[Data provided Boundary: Start]

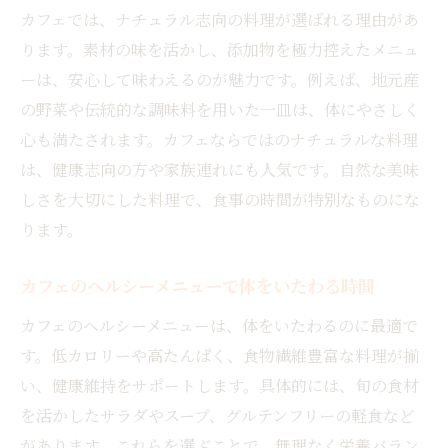
カフェでは、ナチュラル志向の料理が選ばれる理由があ
ります。素材の味を活かし、添加物を極力控えたメニュ
ーは、安心して味わえるのが魅力です。例えば、地元産
の野菜や伝統的な調味料を用いた一皿は、体にやさしく
心も満たされます。カフェならではのナチュラルな料理
は、健康志向の方や家族連れにも人気です。自然な美味
しさを大切にした料理で、食事の時間が特別なものにな
ります。
カフェのヘルシーメニューで体をいたわる時間
カフェのヘルシーメニューは、体をいたわるのに最適で
す。低カロリーや高たんぱく、食物繊維豊富な料理が揃
い、健康維持をサポートします。具体的には、旬の食材
を活かしたサラダやスープ、グルテンフリーの軽食など
があります。これらを選ぶことで、無理なく栄養バラン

[Data provided Boundary: End]

### What the exercise asks
All lines from the one that contains "心も満たされます。カフェならではのナチュラルな料理" through the end of the listing above should be copied exactly, with nothing else.

### Expected answer
心も満たされます。カフェならではのナチュラルな料理
は、健康志向の方や家族連れにも人気です。自然な美味
しさを大切にした料理で、食事の時間が特別なものにな
ります。
カフェのヘルシーメニューで体をいたわる時間
カフェのヘルシーメニューは、体をいたわるのに最適で
す。低カロリーや高たんぱく、食物繊維豊富な料理が揃
い、健康維持をサポートします。具体的には、旬の食材
を活かしたサラダやスープ、グルテンフリーの軽食など
があります。これらを選ぶことで、無理なく栄養バラン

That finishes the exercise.